The might of nature is no match for humans, with entire cities and civilizations falling victim to its powers and vanishing from the world and humanity’s memory. Take Pompeii, a city forgotten for millennia after being devastated by Vesuvius. It was only in 1592 that the city was rediscovered, and its story is hardly unique, as there are countless other findings like it, though not all of them are on the surface. In this article, we’ll tell the stories of 7-ish cities that have been taken by a different element – water, some of which you could visit right now.
1. Baiae, Italy
Let’s start this list off with the Underwater Archeological Park of Baia, an ancient Roman city now engulfed by the Tyrrhenian sea that’s very close to other famous tourist destinations, such as Pompeii and Naples.
Today, the city is one of the few underwater archeological parks in the world, offering travelers the opportunity to admire the ruins of the once famous Roman resort via glass-bottomed boats, snorkeling, or even scuba diving.
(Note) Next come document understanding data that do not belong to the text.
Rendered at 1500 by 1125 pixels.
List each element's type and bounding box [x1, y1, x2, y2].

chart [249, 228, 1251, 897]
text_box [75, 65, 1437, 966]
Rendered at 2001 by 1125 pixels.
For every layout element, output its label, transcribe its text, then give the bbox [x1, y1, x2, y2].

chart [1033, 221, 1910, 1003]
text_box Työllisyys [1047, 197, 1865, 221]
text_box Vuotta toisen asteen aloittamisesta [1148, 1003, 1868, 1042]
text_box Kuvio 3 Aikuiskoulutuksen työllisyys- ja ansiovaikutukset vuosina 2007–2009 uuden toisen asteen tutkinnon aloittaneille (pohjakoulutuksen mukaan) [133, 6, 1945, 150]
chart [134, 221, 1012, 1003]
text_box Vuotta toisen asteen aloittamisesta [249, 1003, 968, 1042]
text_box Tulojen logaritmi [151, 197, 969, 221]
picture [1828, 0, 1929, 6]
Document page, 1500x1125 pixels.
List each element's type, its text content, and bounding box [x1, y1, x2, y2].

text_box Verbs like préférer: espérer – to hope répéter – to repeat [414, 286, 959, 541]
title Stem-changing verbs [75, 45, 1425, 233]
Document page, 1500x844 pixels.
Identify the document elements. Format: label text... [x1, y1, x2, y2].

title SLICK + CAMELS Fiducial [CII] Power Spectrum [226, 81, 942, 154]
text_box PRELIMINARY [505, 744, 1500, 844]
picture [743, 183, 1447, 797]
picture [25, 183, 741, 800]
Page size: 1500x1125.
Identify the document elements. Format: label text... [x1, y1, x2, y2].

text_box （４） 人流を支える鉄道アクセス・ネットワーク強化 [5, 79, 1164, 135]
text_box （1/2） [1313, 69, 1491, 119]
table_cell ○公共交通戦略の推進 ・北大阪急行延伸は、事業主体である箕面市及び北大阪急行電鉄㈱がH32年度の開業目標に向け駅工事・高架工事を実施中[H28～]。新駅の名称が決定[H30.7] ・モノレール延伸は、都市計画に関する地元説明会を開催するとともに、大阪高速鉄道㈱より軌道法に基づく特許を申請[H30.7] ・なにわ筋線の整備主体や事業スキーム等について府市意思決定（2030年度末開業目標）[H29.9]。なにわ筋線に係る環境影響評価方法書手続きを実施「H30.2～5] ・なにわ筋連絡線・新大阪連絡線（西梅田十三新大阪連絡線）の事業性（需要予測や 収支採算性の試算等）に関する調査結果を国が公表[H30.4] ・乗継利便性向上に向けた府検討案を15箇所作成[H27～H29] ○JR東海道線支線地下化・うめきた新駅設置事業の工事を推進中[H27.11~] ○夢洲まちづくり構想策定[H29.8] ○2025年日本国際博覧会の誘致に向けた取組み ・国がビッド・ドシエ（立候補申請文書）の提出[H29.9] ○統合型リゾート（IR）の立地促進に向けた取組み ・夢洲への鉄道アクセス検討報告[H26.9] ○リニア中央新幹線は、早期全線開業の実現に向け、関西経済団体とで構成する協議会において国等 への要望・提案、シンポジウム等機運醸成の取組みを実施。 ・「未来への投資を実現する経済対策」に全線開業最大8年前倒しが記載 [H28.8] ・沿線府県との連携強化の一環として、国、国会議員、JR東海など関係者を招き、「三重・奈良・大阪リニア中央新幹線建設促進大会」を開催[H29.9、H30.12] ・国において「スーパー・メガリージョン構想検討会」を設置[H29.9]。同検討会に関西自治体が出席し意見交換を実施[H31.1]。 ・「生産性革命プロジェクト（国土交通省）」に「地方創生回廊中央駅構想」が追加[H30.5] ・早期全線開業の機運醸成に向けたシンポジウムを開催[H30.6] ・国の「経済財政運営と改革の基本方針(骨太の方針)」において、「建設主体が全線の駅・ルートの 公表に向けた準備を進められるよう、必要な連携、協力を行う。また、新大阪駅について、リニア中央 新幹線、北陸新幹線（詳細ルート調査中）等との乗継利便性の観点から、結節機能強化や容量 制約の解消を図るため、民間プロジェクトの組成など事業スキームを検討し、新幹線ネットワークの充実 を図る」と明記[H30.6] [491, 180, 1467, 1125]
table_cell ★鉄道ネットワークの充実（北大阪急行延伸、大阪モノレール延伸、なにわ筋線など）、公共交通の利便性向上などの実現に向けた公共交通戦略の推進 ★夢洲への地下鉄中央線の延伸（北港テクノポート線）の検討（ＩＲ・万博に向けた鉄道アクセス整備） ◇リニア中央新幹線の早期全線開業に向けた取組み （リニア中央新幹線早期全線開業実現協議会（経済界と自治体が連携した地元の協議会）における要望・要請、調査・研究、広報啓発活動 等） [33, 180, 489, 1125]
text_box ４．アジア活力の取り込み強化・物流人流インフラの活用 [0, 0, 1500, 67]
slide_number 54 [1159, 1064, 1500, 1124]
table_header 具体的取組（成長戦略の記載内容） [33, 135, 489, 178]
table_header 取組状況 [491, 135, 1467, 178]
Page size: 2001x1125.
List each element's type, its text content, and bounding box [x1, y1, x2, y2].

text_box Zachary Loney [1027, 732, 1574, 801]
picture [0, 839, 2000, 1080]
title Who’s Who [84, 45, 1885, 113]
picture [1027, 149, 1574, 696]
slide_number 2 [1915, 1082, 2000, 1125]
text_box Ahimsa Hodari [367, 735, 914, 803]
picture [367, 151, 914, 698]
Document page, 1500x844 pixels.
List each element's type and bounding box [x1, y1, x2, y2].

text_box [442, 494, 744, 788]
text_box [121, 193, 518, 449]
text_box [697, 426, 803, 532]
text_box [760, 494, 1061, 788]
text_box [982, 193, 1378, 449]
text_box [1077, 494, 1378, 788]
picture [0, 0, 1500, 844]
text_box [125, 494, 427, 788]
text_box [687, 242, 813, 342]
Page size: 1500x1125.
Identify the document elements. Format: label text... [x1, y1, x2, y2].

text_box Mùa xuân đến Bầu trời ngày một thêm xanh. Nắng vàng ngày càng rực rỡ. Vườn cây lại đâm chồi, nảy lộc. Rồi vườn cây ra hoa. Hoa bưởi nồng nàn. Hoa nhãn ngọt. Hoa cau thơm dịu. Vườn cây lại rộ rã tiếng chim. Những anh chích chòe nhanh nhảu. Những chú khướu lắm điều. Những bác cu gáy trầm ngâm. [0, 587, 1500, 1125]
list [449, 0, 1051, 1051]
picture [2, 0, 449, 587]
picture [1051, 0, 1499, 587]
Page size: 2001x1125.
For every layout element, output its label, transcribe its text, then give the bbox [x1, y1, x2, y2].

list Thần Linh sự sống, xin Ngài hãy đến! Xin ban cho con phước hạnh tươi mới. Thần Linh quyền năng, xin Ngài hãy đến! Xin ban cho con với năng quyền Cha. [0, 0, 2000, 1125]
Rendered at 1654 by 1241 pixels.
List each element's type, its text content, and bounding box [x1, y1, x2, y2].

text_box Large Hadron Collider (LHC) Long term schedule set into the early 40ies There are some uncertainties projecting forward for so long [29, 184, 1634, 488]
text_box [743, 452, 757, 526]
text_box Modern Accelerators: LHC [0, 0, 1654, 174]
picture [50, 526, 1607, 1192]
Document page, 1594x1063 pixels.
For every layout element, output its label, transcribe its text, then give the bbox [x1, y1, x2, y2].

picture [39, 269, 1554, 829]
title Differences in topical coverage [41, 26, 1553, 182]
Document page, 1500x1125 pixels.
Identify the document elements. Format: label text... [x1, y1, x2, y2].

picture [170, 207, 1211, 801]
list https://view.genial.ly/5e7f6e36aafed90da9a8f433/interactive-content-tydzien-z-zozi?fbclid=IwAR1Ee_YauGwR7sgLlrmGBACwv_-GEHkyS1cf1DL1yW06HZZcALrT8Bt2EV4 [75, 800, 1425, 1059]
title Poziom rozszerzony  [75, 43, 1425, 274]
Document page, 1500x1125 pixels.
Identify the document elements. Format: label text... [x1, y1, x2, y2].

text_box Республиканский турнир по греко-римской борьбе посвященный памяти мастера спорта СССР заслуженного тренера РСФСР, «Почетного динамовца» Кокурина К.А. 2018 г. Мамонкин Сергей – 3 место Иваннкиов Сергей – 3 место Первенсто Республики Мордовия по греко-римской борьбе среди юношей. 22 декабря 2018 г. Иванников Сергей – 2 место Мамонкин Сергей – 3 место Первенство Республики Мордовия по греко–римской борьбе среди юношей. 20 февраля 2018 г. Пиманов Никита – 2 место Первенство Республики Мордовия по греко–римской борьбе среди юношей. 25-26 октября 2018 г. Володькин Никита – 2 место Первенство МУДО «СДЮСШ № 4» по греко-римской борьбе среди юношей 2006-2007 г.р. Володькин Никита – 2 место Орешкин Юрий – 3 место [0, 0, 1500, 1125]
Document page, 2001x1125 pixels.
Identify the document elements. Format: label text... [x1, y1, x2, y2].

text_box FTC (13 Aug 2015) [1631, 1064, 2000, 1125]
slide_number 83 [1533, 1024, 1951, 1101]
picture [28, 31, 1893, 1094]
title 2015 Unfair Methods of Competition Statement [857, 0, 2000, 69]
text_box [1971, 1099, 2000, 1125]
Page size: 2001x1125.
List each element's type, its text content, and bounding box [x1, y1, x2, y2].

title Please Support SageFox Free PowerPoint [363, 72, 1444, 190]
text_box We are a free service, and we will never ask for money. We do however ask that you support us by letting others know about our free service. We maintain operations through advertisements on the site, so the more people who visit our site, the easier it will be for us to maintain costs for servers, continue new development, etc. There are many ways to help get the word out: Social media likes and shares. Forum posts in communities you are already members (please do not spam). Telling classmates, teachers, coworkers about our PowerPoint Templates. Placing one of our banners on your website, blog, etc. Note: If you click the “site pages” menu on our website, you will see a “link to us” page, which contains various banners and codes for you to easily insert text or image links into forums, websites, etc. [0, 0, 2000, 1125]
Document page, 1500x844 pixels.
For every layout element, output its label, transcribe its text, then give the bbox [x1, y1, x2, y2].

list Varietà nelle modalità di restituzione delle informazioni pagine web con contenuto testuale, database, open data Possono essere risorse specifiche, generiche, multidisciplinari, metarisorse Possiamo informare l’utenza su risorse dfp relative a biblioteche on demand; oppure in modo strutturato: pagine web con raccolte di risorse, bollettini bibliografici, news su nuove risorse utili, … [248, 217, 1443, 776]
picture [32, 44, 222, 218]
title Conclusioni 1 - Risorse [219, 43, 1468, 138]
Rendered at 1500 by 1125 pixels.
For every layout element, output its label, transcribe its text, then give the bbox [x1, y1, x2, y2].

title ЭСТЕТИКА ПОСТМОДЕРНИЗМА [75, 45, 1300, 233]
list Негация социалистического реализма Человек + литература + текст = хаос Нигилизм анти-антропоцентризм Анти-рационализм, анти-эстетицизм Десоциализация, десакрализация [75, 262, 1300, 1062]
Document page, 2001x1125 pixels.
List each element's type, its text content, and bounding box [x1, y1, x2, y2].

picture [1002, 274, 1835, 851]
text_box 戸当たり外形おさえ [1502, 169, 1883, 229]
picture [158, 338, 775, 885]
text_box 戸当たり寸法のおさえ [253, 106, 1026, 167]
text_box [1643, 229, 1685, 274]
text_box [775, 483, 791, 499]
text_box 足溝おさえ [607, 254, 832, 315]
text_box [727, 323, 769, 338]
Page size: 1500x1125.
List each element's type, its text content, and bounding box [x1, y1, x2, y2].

Up until the 8th century, when the city was plundered by Saracens, it was the major Roman spa resort and a real party town often likened to modern-day Las Vegas. In large part, this was due to the city being located right under volcanic vents that created hot springs believed to have healing powers.
Many Roman emperors and other elites even had their own villas in the city. Today, visitors can admire what is left of the luxurious resort still, with winding paved roads, Roman columns, underwater sculptures and underwater grottoes hiding beneath the waters as shallow as 6 meters (19.6 ft).
2. Dwarka, India
Sanskrit texts tell of the ancient city of Dwarka, a magnificent kingdom of unimaginable wealth and glory built by the Hindu god Krishna himself. Until the year 2000, the city was believed to be the stuff of myth, but then, India’s National Institute of Ocean Technology found the ruins of a large port city 40 meters (131 ft) down on the surface of the Gulf of Khambhat.
Today, the ruins of the ancient city are among the most well researched underwater ruins in India, and numerous ancient artifacts, such as sculptures, pottery, and even human bones have been brought to the surface. There is also evidence of the remains of a large port in the city, suggesting overseas trade.
Carbon dating revealed that the city is at least 9,500 years old, thousands of years older than the earliest ancient Egyptian, Sumerian, Chinese and Indus Valley Civilization structures ever found. To this day, it is unknown which civilization built this massive city.
3. Port Royal, Jamaica
Antique Illustration of Old Port Royal
Once known as the “wickedest city on earth”, two-thirds of Port Royal, the former seat of the British Government and the largest city in the Caribbean, were dragged beneath the ocean as a result of a massive earthquake followed by a devastating tsunami in 1692.Until the cataclysm had befallen Port Royal, the city’s port was a beloved spot for pirates and various outlaws, which is how the city earned the above-mentioned nickname.
While the vast majority of the old city is hidden beneath the waves and can’t be seen by eye, it became a historical treasure trove, hiding the secrets of the early days of British rule in Jamaica. Some of these findings have been retrieved and are displayed at the National Museum of Jamaica in Kingston.
4. Yonaguni Monument, Japan
The sea near the Yonaguni island, the southernmost of the Ryukyu Islands in Japan is a popular destination for divers, as a large population of hammerhead sharks resides there during the winter. In 1986, Kihachiro Aratake was diving in the area and noted some structure on the seabed resembling architectural remains.
Subsequently, several archeological and amateur expeditions were made in the area, with the Japanese Agency for Cultural Affairs and several international experts concluding that the structures found in the are natural formations rather than archeological ruins.
Still, several experts suggest that this could not be the case, with the greatest advocate of the opposition being archeologist Masaaki Kimura, who believes the findings are 2,000-3,000-year-old remnants of the ancient Japanese country called Yamatai.
While most official sources believe the step formations are natural results of earthquake breaking off layers of sandstone from the seafloor, the nature of these structures continues to be highly disputed.